Osteoporosis remains a significant concern. By 2025, osteoporotic fractures are expected to increase to 3 million with an estimated cost of $25.3 billion. Morbidity and mortality increases following all major fractures in patients over 55 years of age. It is widely understood that compromised bone strength is the underlying pathophysiology of osteoporosis. Currently, bone mineral density (BMD), is the basis for diagnosis and the main target for osteoporosis therapy. BMD is an important clinical tool, but explains only 55 % of fractures, leaving the needs of 45% of patients unaddressed. Fundamentally, bone strength has two interconnected but distinct components: quantity and quality. While BMD reflects quantity, bone quality (BQ) reflects morphologic and compositional properties. However, developing therapies based on BQ is limited by two major gaps in knowledge: 1) Which genes regulate BQ and 2) Does estrogen deficiency modify the genetic regulation of BQ? Therefore, the objective of the work proposed is to construct a genetic network to identify candidate genes regulating bone composition(SA1) and determine if estrogen deficiency interacts with these genes(SA2).
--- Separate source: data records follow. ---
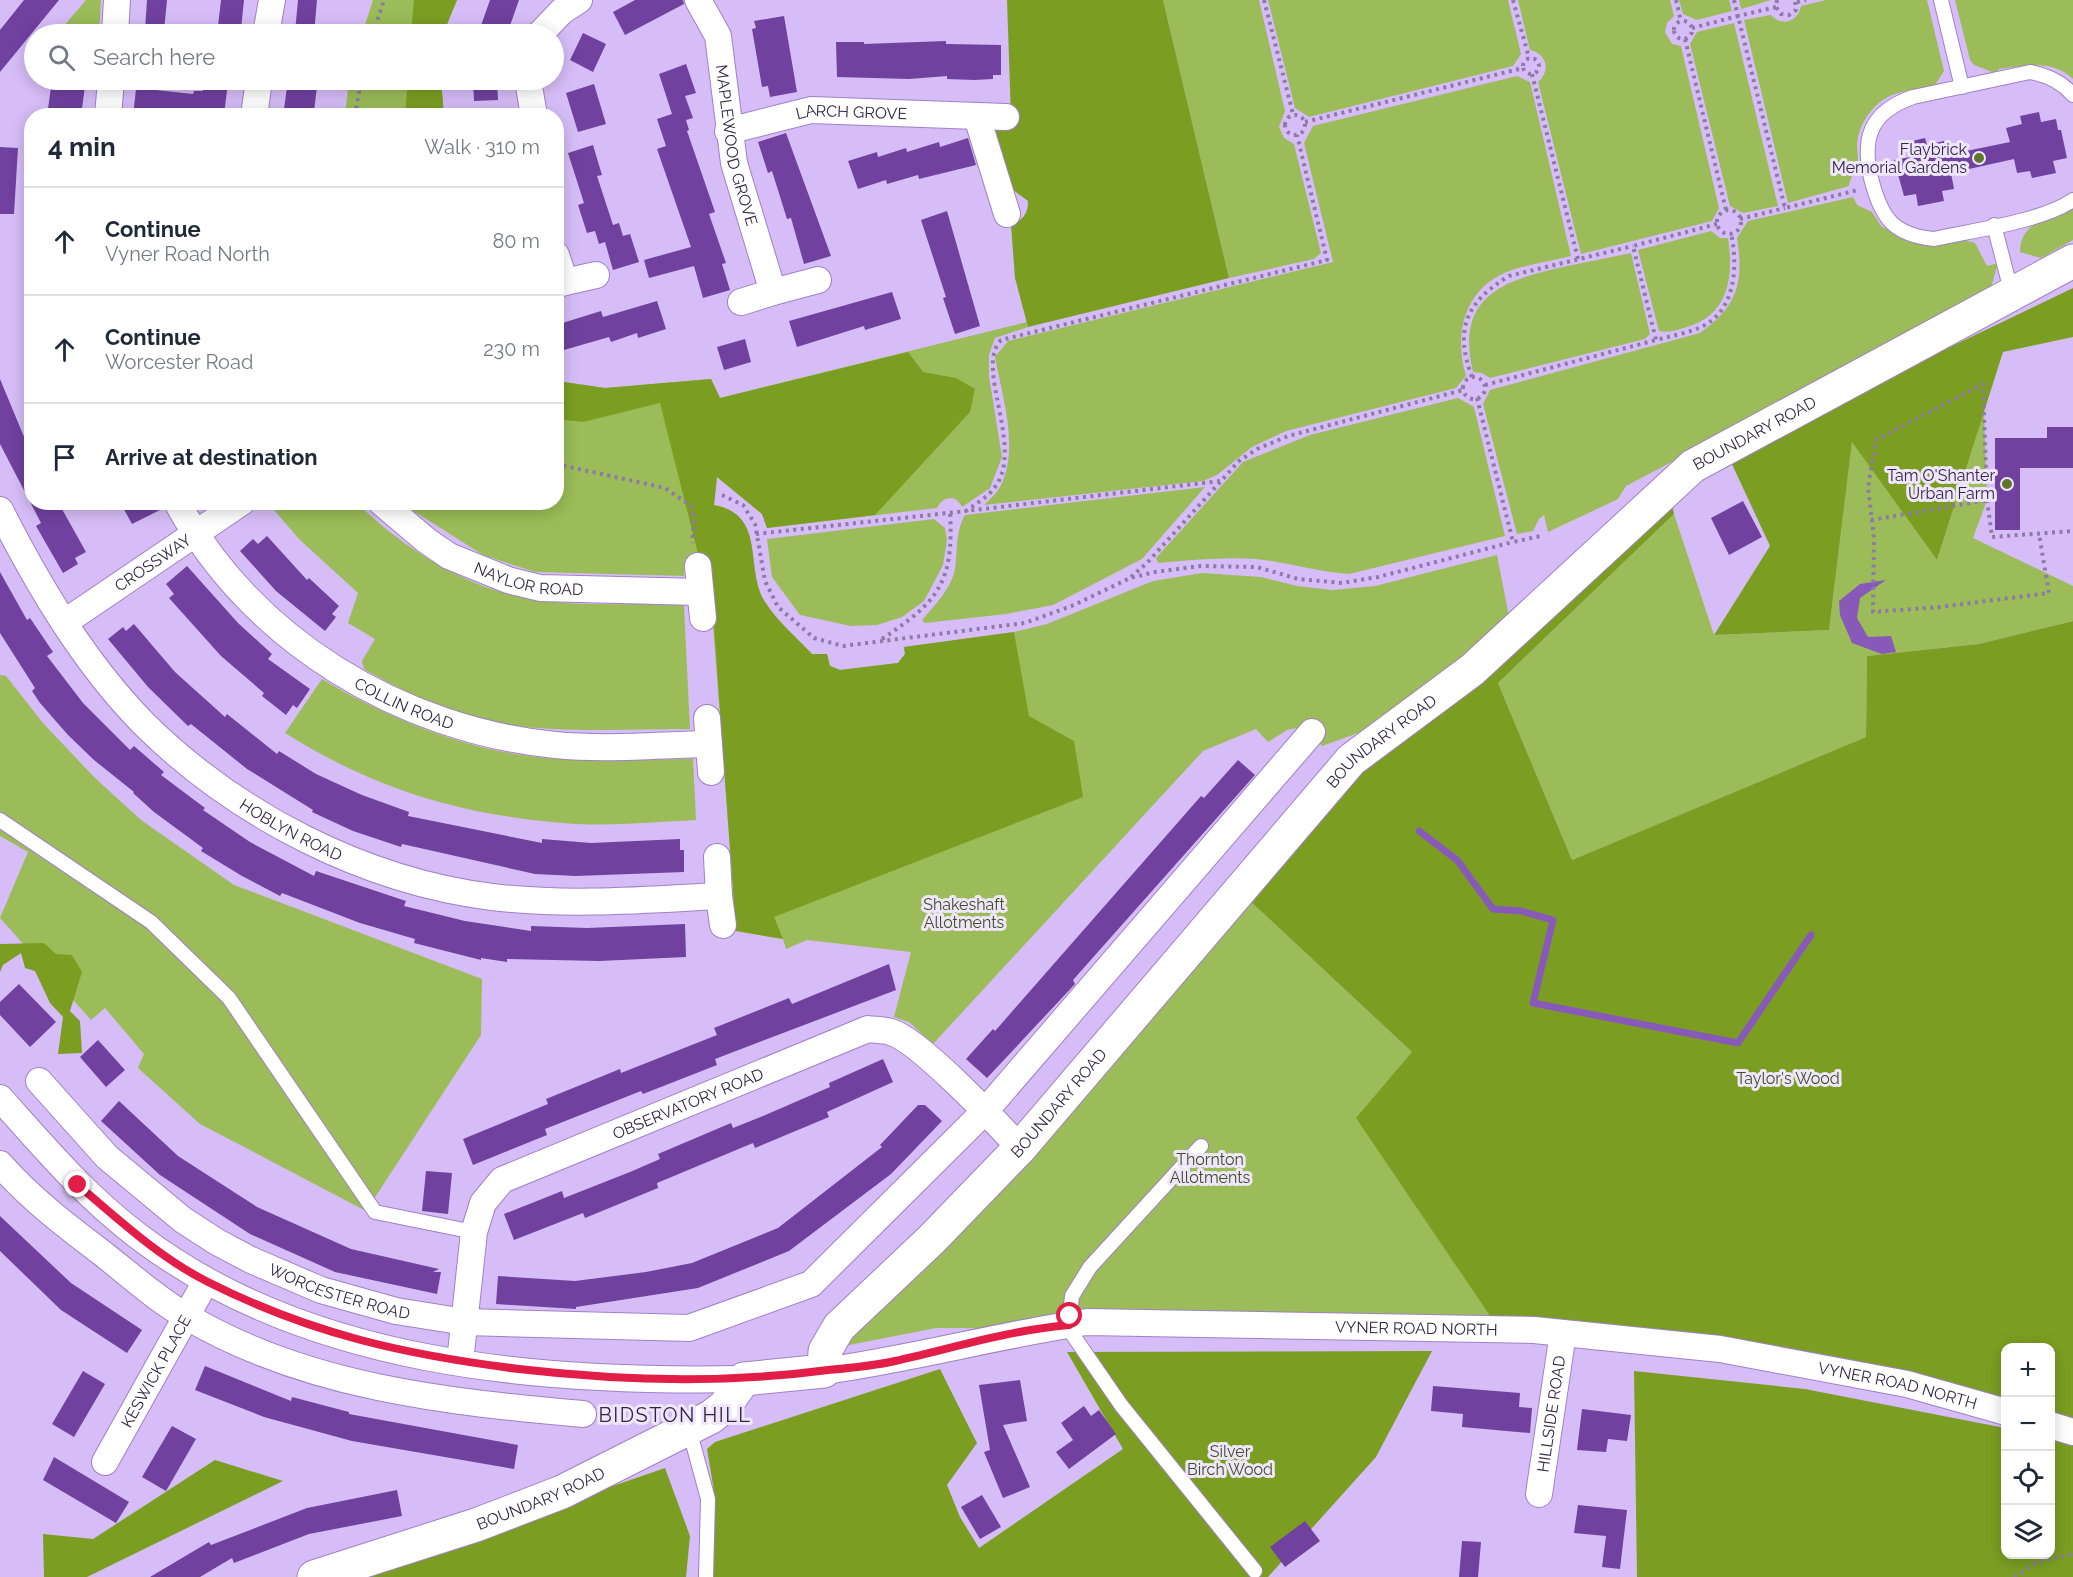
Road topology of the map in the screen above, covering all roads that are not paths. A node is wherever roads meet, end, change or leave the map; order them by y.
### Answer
1 (117, 0) edge
2 (272, 0) edge
3 (579, 0) edge
4 (698, 0) edge
5 (1941, 0) edge
6 (116, 24) edge
7 (268, 24) edge
8 (550, 24) edge
9 (1962, 87) junction
10 (110, 90) edge
11 (258, 90) edge
12 (530, 90) edge
13 (2073, 95) edge
14 (109, 108) edge
15 (255, 108) edge
16 (533, 108) edge
17 (977, 117) junction
18 (1006, 117) dead end
19 (728, 131) junction
20 (2073, 200) edge
21 (1007, 214) dead end
22 (1994, 225) junction
23 (2073, 261) edge
24 (596, 275) dead end
25 (818, 280) dead end
26 (564, 283) edge
27 (774, 292) junction
28 (2016, 292) junction
29 (741, 302) dead end
30 (0, 510) edge
31 (181, 510) edge
32 (230, 510) edge
33 (390, 510) edge
34 (194, 535) junction
35 (698, 566) road end
36 (699, 592) junction
37 (703, 618) dead end
38 (65, 622) junction
39 (707, 717) dead end
40 (1312, 732) dead end
41 (709, 744) junction
42 (711, 772) dead end
43 (0, 819) edge
44 (717, 857) dead end
45 (719, 896) junction
46 (723, 926) dead end
47 (39, 1081) dead end
48 (0, 1098) edge
49 (986, 1110) junction
50 (1202, 1146) dead end
51 (1020, 1148) junction
52 (0, 1164) edge
53 (474, 1232) junction
54 (207, 1281) junction
55 (185, 1316) junction
56 (465, 1322) junction
57 (1067, 1325) junction
58 (1563, 1333) junction
59 (460, 1362) junction
60 (824, 1371) junction
61 (744, 1379) junction
62 (2001, 1411) edge
63 (583, 1414) dead end
64 (2055, 1427) edge
65 (689, 1428) junction
66 (2073, 1432) edge
67 (105, 1462) dead end
68 (1539, 1494) dead end
69 (1254, 1570) dead end
70 (314, 1577) edge
71 (706, 1577) edge

1 - 6 street
2 - 7 street
3 - 8 street
4 - 19 street, MAPLEWOOD GROVE
5 - 9 lane
9 - 13 lane
9 - 22 lane
10 - 14 street
11 - 15 street
12 - 16 street
17 - 18 street, LARCH GROVE
17 - 19 street, LARCH GROVE
17 - 21 street
19 - 27 street, MAPLEWOOD GROVE
20 - 22 lane
22 - 28 lane
23 - 28 main road, BOUNDARY ROAD
24 - 26 street
25 - 27 street
27 - 29 street
28 - 51 main road, BOUNDARY ROAD
30 - 38 street, HOBLYN ROAD
31 - 34 street, COLLIN ROAD
32 - 34 street, CROSSWAY
33 - 36 street, NAYLOR ROAD
34 - 38 street, CROSSWAY
34 - 41 street, COLLIN ROAD
35 - 36 street
36 - 37 street
38 - 45 street, HOBLYN ROAD
39 - 41 street
40 - 49 street
41 - 42 street
43 - 53 lane
44 - 45 street
45 - 46 street
47 - 56 street, WORCESTER ROAD
48 - 54 street
49 - 51 street, OBSERVATORY ROAD
49 - 53 street, OBSERVATORY ROAD
49 - 56 street, WORCESTER ROAD
50 - 57 lane
51 - 60 main road, BOUNDARY ROAD
52 - 55 street
53 - 56 street, OBSERVATORY ROAD
54 - 55 street, KESWICK PLACE
54 - 59 street
55 - 63 street
55 - 67 street, KESWICK PLACE
56 - 59 street, OBSERVATORY ROAD
57 - 58 street, VYNER ROAD NORTH
57 - 60 street, VYNER ROAD NORTH
57 - 69 lane
58 - 62 street, VYNER ROAD NORTH
58 - 68 street, HILLSIDE ROAD
59 - 61 street
60 - 61 main road
61 - 65 main road, BOUNDARY ROAD
64 - 66 street
65 - 70 main road, BOUNDARY ROAD
65 - 71 lane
The rationale for the proposed work is that bridging these gaps in knowledge is a crucial first step in the identification of novel therapeutics. The results produced from SA1 will inform ongoing research in the lab--in particular, a genome-wide association study identifying locations in the genome that are responsible for bone quality. Secondly, the results of SA2 have a strong potential to unlock research on multiple levels osteoporosis management. Identification of novel genes could be used as a new biomarker to identify at risk individuals earlier. Downstream activity of these genes could become additional metrics to monitor disease progression. Finally, these genes become putative targets for novel therapies. The research in this application is innovative because it is a significant departure which shifts focus from BMD to BQ as an equally important contributor of fracture resistance.